Elvin Lim is Assistant Professor of Government at Wesleyan University and author of The Anti-intellectual Presidency, which draws on interviews with more than 40 presidential speechwriters to investigate this relentless qualitative decline, over the course of 200 years, in our presidents’ ability to communicate with the public. He also blogs at www.elvinlim.com.  In the article below he looks at the effect of Gustav on the Republican convention. Read his previous OUPblogs here.

This is an unusual moment in American politics, when the winds and arrows of outrageous fortune has caused a suspension of political time. As the Republican National Committee has temporarily cast aboard the meticulously scripted and scheduled line-up of speeches for their convention, perhaps it is time also for Americans to take stock of the questionable value of nomination conventions as little more than parties for the parties that add little value to our democracy.

After all, nomination conventions no longer serve the functions that they used to serve just a half century ago. Back then, every convention was a “brokered” convention, when all delegates were what Democrats now call “superdelegates” and these party members jostled, bargained, and cast their votes on the floor to determine the party’s nominee. All this ended in the 1960s when the primary selection system took hold and primary electorate voters determined ahead of time, how their representatives – party delegates – will cast their vote for them come convention time. Even the final vestige of the convention’s traditional purpose – the selection and announcement of a vice-presidential candidate – has been discarded this year, as Senators Obama and McCain announced their VP picks before the start of their convention.
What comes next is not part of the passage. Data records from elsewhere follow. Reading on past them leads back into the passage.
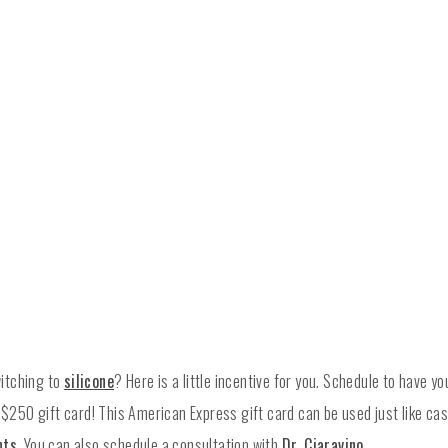
itching to
silicone
? Here is a little incentive for you. Schedule to have y
a $250 gift card! This American Express gift card can be used just like c
nts
. You can also schedule a consultation with
Dr. Ciaravino
.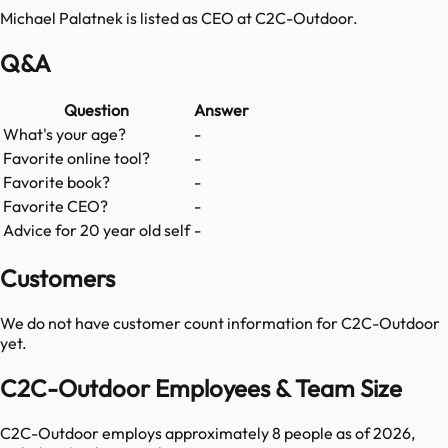
Michael Palatnek is listed as CEO at C2C-Outdoor.
Q&A
Question
Answer
What's your age?
-
Favorite online tool?
-
Favorite book?
-
Favorite CEO?
-
Advice for 20 year old self
-
Customers
We do not have customer count information for
C2C-Outdoor
yet.
C2C-Outdoor Employees & Team Size
C2C-Outdoor employs approximately 8 people as of 2026,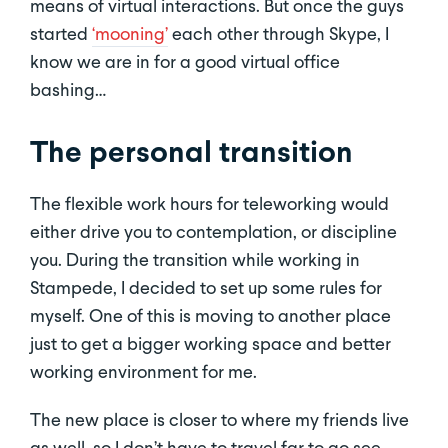
means of virtual interactions. But once the guys
started
‘mooning’
each other through Skype, I
know we are in for a good virtual office
bashing…
The personal transition
The flexible work hours for teleworking would
either drive you to contemplation, or discipline
you. During the transition while working in
Stampede, I decided to set up some rules for
myself. One of this is moving to another place
just to get a bigger working space and better
working environment for me.
The new place is closer to where my friends live
as well, so I don’t have to travel far to go see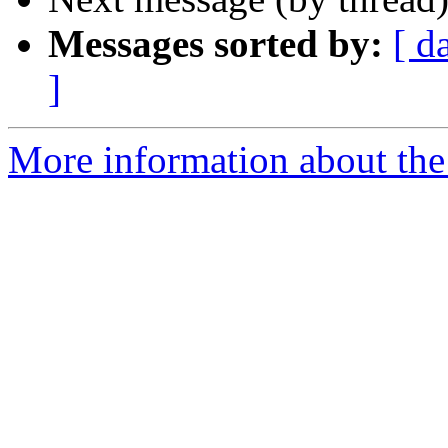
Messages sorted by:
[ d
]
More information about the 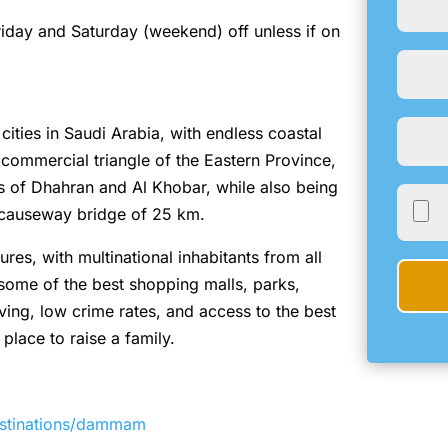
Friday and Saturday (weekend) off unless if on
ities in Saudi Arabia, with endless coastal
he commercial triangle of the Eastern Province,
ies of Dhahran and Al Khobar, while also being
 causeway bridge of 25 km.
res, with multinational inhabitants from all
 some of the best shopping malls, parks,
iving, low crime rates, and access to the best
 place to raise a family.
estinations/dammam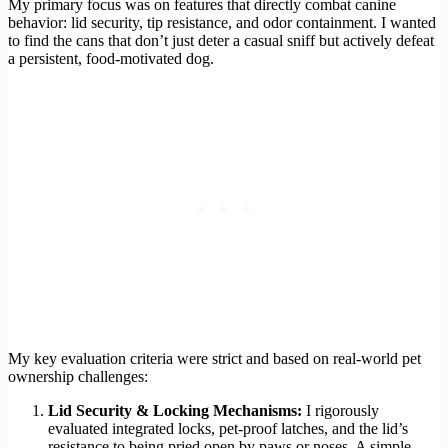
My primary focus was on features that directly combat canine
behavior: lid security, tip resistance, and odor containment. I wanted
to find the cans that don’t just deter a casual sniff but actively defeat
a persistent, food-motivated dog.
My key evaluation criteria were strict and based on real-world pet
ownership challenges:
Lid Security & Locking Mechanisms:
I rigorously
evaluated integrated locks, pet-proof latches, and the lid’s
resistance to being pried open by paws or noses. A simple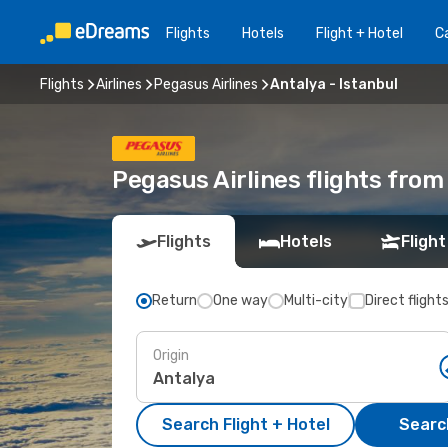
Flights
Hotels
Flight + Hotel
Ca
Flights
Airlines
Pegasus Airlines
Antalya - Istanbul
Pegasus Airlines flights from
Flights
Hotels
Flight
Return
One way
Multi-city
Direct flight
Origin
Search Flight + Hotel
Search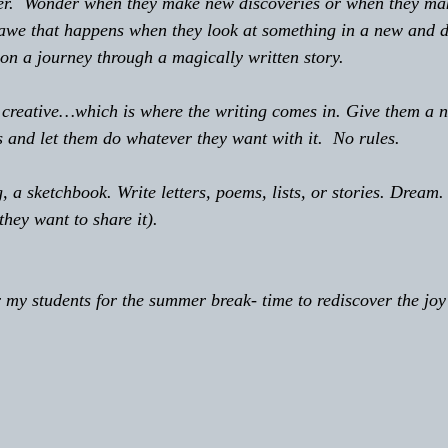
onder.  Wonder when they make new discoveries or when they m
 awe that happens when they look at something in a new and di
on a journey through a magically written story.
 be creative…which is where the writing comes in. Give them a 
 and let them do whatever they want with it.  No rules.
log, a sketchbook. Write letters, poems, lists, or stories. Dream.
 they want to share it).
for my students for the summer break- time to rediscover the joy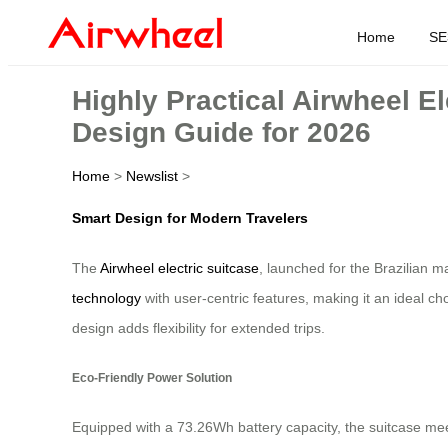
Home
SE
Highly Practical Airwheel E
Design Guide for 2026
Home
>
Newslist
>
Smart Design for Modern Travelers
The
Airwheel electric suitcase
, launched for the Brazilian m
technology
with user-centric features, making it an ideal ch
design adds flexibility for extended trips.
Eco-Friendly Power Solution
Equipped with a 73.26Wh battery capacity, the suitcase meets 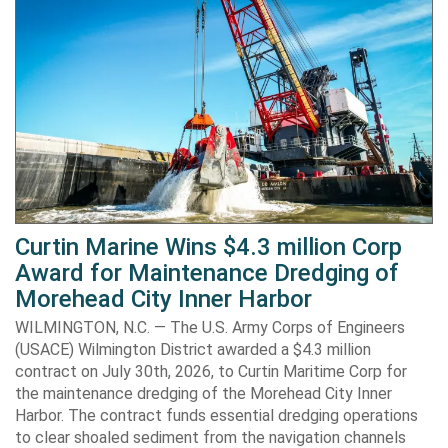
Curtin Marine Wins $4.3 million Corp
Award for Maintenance Dredging of
Morehead City Inner Harbor
WILMINGTON, N.C. — The U.S. Army Corps of Engineers
(USACE) Wilmington District awarded a $4.3 million
contract on July 30th, 2026, to Curtin Maritime Corp for
the maintenance dredging of the Morehead City Inner
Harbor. The contract funds essential dredging operations
to clear shoaled sediment from the navigation channels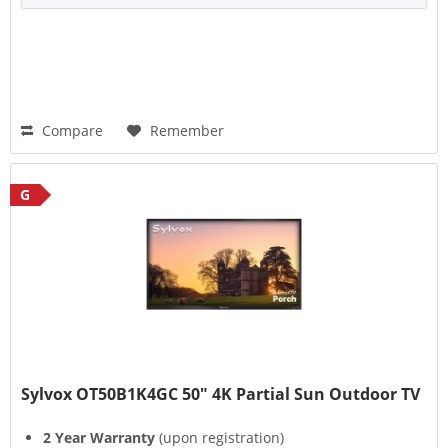
Compare
Remember
G
Sylvox OT50B1K4GC 50" 4K Partial Sun Outdoor TV
2 Year Warranty
(upon registration)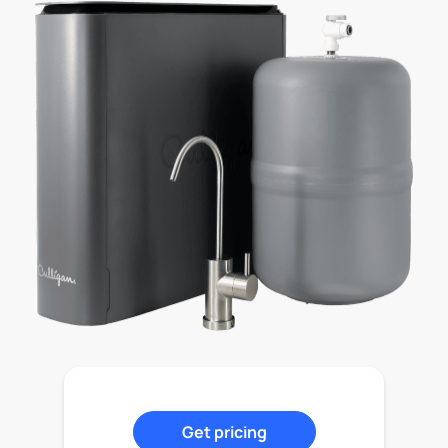
Get pricing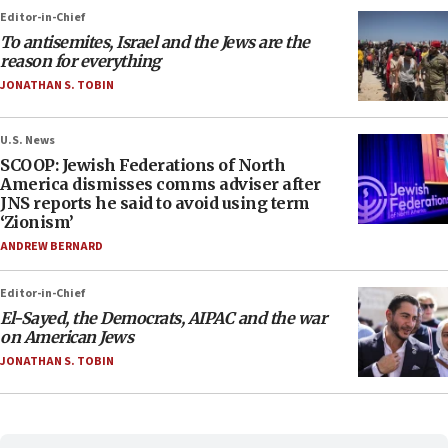
Editor-in-Chief
To antisemites, Israel and the Jews are the
reason for everything
JONATHAN S. TOBIN
U.S. News
SCOOP: Jewish Federations of North
America dismisses comms adviser after
JNS reports he said to avoid using term
‘Zionism’
ANDREW BERNARD
Editor-in-Chief
El-Sayed, the Democrats, AIPAC and the war
on American Jews
JONATHAN S. TOBIN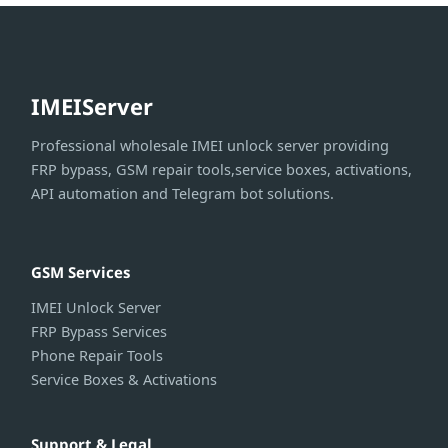
IMEIServer
Professional wholesale IMEI unlock server providing
FRP bypass, GSM repair tools,service boxes, activations,
API automation and Telegram bot solutions.
GSM Services
IMEI Unlock Server
FRP Bypass Services
Phone Repair Tools
Service Boxes & Activations
Support & Legal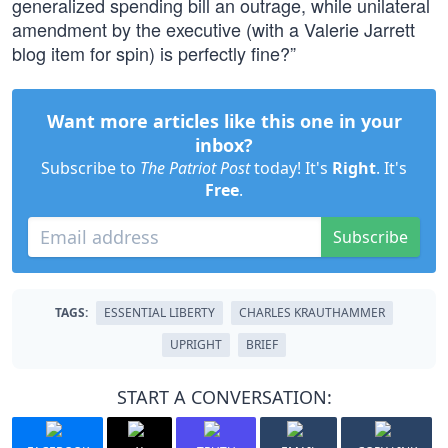
generalized spending bill an outrage, while unilateral
amendment by the executive (with a Valerie Jarrett
blog item for spin) is perfectly fine?”
Want more articles like this one in your
inbox?
Subscribe to
The Patriot Post
today! It's
Right
. It's
Free
.
Subscribe
TAGS:
ESSENTIAL LIBERTY
CHARLES KRAUTHAMMER
UPRIGHT
BRIEF
START A CONVERSATION: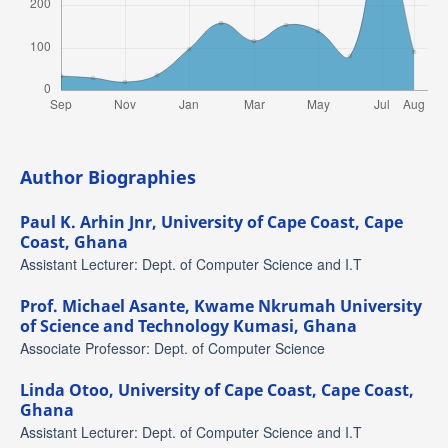
Author Biographies
Paul K. Arhin Jnr,
University of Cape Coast, Cape
Coast, Ghana
Assistant Lecturer: Dept. of Computer Science and I.T
Prof. Michael Asante,
Kwame Nkrumah University
of Science and Technology Kumasi, Ghana
Associate Professor: Dept. of Computer Science
Linda Otoo,
University of Cape Coast, Cape Coast,
Ghana
Assistant Lecturer: Dept. of Computer Science and I.T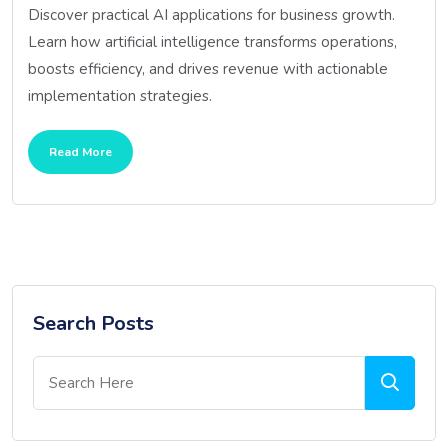
Discover practical AI applications for business growth.
Learn how artificial intelligence transforms operations,
boosts efficiency, and drives revenue with actionable
implementation strategies.
Read More
Search Posts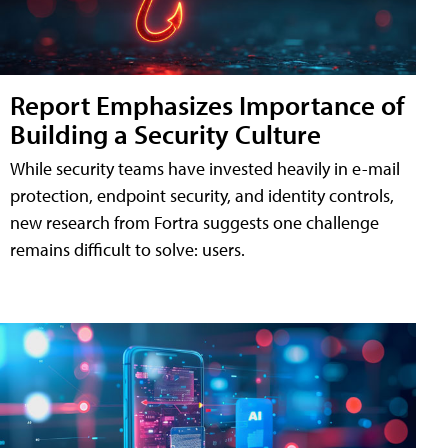
Report Emphasizes Importance of
Building a Security Culture
While security teams have invested heavily in e-mail
protection, endpoint security, and identity controls,
new research from Fortra suggests one challenge
remains difficult to solve: users.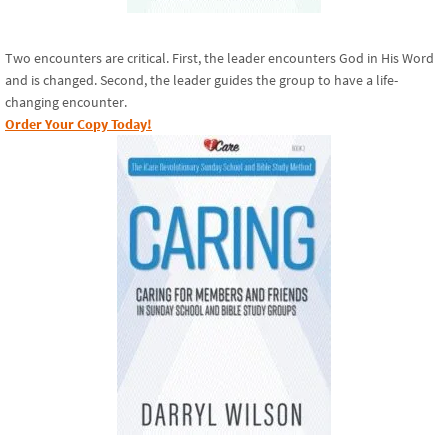
Two encounters are critical. First, the leader encounters God in His Word
and is changed. Second, the leader guides the group to have a life-
changing encounter.
Order Your Copy Today!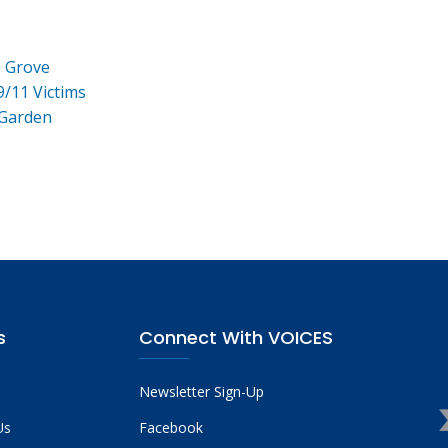
e Grove
9/11 Victims
 Garden
s
Connect With VOICES
Newsletter Sign-Up
Us
Facebook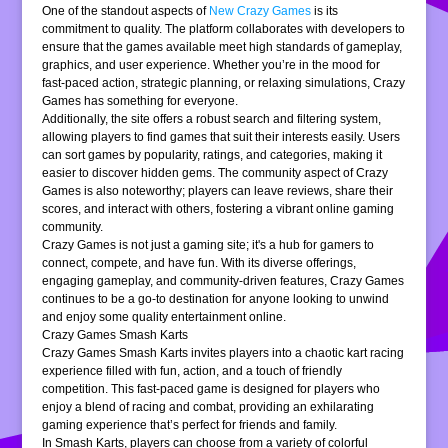
One of the standout aspects of
New Crazy Games
is its
commitment to quality. The platform collaborates with developers to
ensure that the games available meet high standards of gameplay,
graphics, and user experience. Whether you’re in the mood for
fast-paced action, strategic planning, or relaxing simulations, Crazy
Games has something for everyone.
Additionally, the site offers a robust search and filtering system,
allowing players to find games that suit their interests easily. Users
can sort games by popularity, ratings, and categories, making it
easier to discover hidden gems. The community aspect of Crazy
Games is also noteworthy; players can leave reviews, share their
scores, and interact with others, fostering a vibrant online gaming
community.
Crazy Games is not just a gaming site; it's a hub for gamers to
connect, compete, and have fun. With its diverse offerings,
engaging gameplay, and community-driven features, Crazy Games
continues to be a go-to destination for anyone looking to unwind
and enjoy some quality entertainment online.
Crazy Games Smash Karts
Crazy Games Smash Karts invites players into a chaotic kart racing
experience filled with fun, action, and a touch of friendly
competition. This fast-paced game is designed for players who
enjoy a blend of racing and combat, providing an exhilarating
gaming experience that’s perfect for friends and family.
In Smash Karts, players can choose from a variety of colorful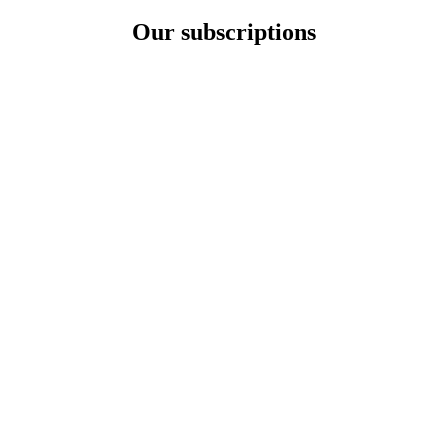
Our subscriptions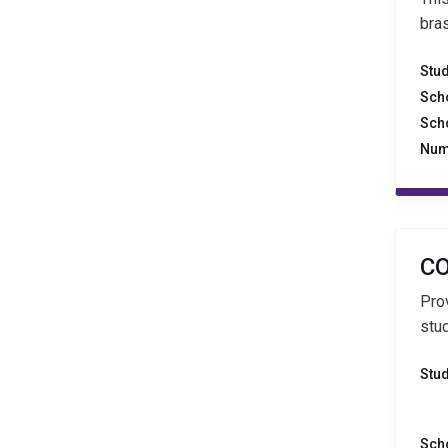
bra
Stu
Sch
Sch
Num
CO
Pro
stu
Stu
Sch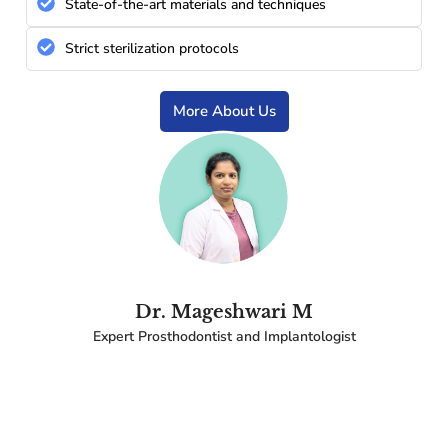
State-of-the-art materials and techniques
Strict sterilization protocols
More About Us
Dr. Mageshwari M
Expert Prosthodontist and Implantologist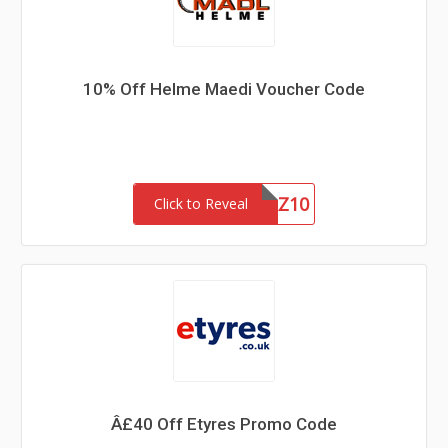
10% Off Helme Maedi Voucher Code
RZ10
Click to Reveal
Â£40 Off Etyres Promo Code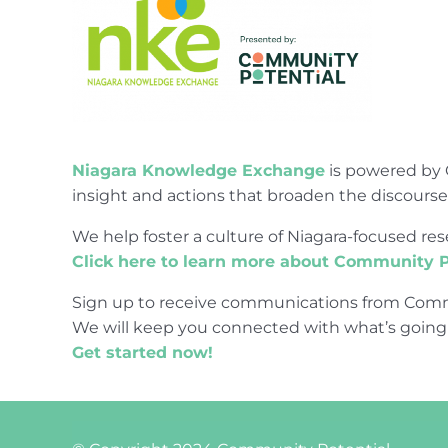
Niagara Knowledge Exchange
is powered by 
insight and actions that broaden the discours
We help foster a culture of Niagara-focused 
Click here to learn more about Community P
Sign up to receive communications from Comm
We will keep you connected with what’s going
Get started now!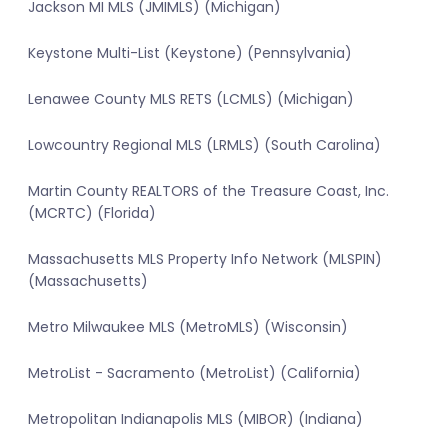
Jackson MI MLS (JMIMLS) (Michigan)
Keystone Multi-List (Keystone) (Pennsylvania)
Lenawee County MLS RETS (LCMLS) (Michigan)
Lowcountry Regional MLS (LRMLS) (South Carolina)
Martin County REALTORS of the Treasure Coast, Inc.
(MCRTC) (Florida)
Massachusetts MLS Property Info Network (MLSPIN)
(Massachusetts)
Metro Milwaukee MLS (MetroMLS) (Wisconsin)
MetroList - Sacramento (MetroList) (California)
Metropolitan Indianapolis MLS (MIBOR) (Indiana)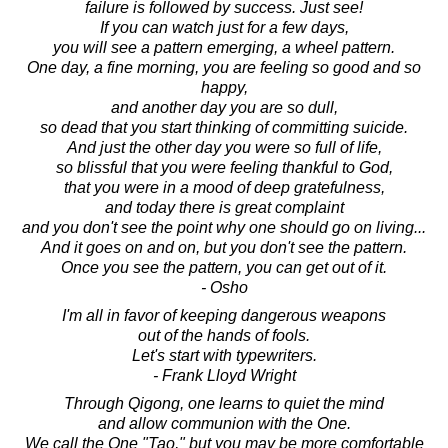
failure is followed by success. Just see!
If you can watch just for a few days,
you will see a pattern emerging, a wheel pattern.
One day, a fine morning, you are feeling so good and so
happy,
and another day you are so dull,
so dead that you start thinking of committing suicide.
And just the other day you were so full of life,
so blissful that you were feeling thankful to God,
that you were in a mood of deep gratefulness,
and today there is great complaint
and you don't see the point why one should go on living...
And it goes on and on, but you don't see the pattern.
Once you see the pattern, you can get out of it.
- Osho
I'm all in favor of keeping dangerous weapons
out of the hands of fools.
Let's start with typewriters.
- Frank Lloyd Wright
Through Qigong, one learns to quiet the mind
and allow communion with the One.
We call the One "Tao," but you may be more comfortable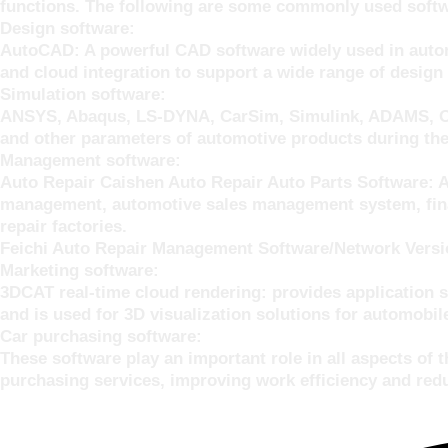
functions. The following are some commonly used softwa
Design software:
AutoCAD: A powerful CAD software widely used in automo
and cloud integration to support a wide range of design
Simulation software:
ANSYS, Abaqus, LS-DYNA, CarSim, Simulink, ADAMS, Opti
and other parameters of automotive products during the
Management software:
Auto Repair Caishen Auto Repair Auto Parts Software: 
management, automotive sales management system, finan
repair factories.
Feichi Auto Repair Management Software/Network Version
Marketing software:
3DCAT real-time cloud rendering: provides application s
and is used for 3D visualization solutions for automobile
Car purchasing software:
These software play an important role in all aspects of
purchasing services, improving work efficiency and redu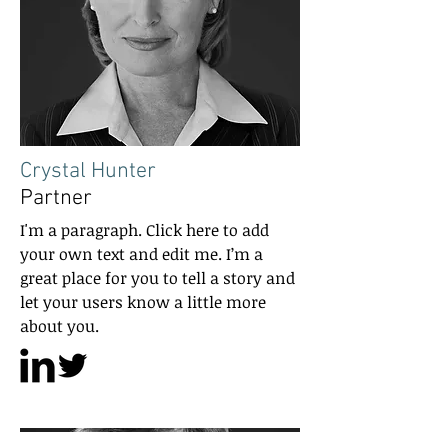
Crystal Hunter
Partner
I'm a paragraph. Click here to add
your own text and edit me. I’m a
great place for you to tell a story and
let your users know a little more
about you.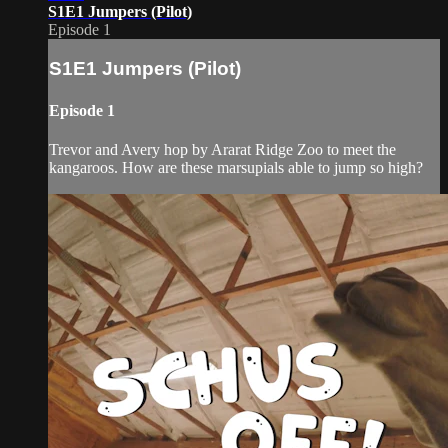
S1E1 Jumpers (Pilot)
Episode 1
S1E1 Jumpers (Pilot)
Episode 1
Trevor and Avery hop by Ararat Ridge Zoo to meet the
kangaroos. How are these marsupials able to jump so high?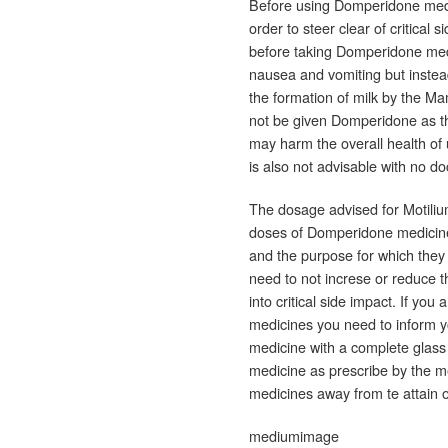
Before using Domperidone medi
order to steer clear of critical 
before taking Domperidone medi
nausea and vomiting but instea
the formation of milk by the M
not be given Domperidone as th
may harm the overall health of 
is also not advisable with no do
The dosage advised for Motilium
doses of Domperidone medicine v
and the purpose for which they 
need to not increse or reduce t
into critical side impact. If yo
medicines you need to inform y
medicine with a complete glass 
medicine as prescribe by the me
medicines away from te attain o
mediumimage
Because conventions no longer serve their principal original function, they are, at best, ceremonial vestiges of an era long past, and at worst unabashed celebrations of partisanship. Yet we have become so comfortable with them that we scarcely remember that in no place in the Constitution are parties mentioned or sanctioned. Indeed, the Founders railed against faction, and George Washington warned of the “baneful effects of the spirit of party” in his Farewell Address.

The McCain campaign’s decision to temporarily scale back the political elements of the Republican Nomination Convention was, to some extent, a confession that nomination conventions are partisan affairs, and an admission that there is no time for partisanship and politics when there are real and pressing problems facing the country. Soon enough we shall revert back to politics and partisanship as routine, but it might be worthwhile, at least for one day, to contemplate a world without parties. If we really hate partisanship, why do we celebrate parties, and very expensive parties for parties? Gustav gave us a window into a different kind of politics that the Founders dreamt of but could never themselves deliver.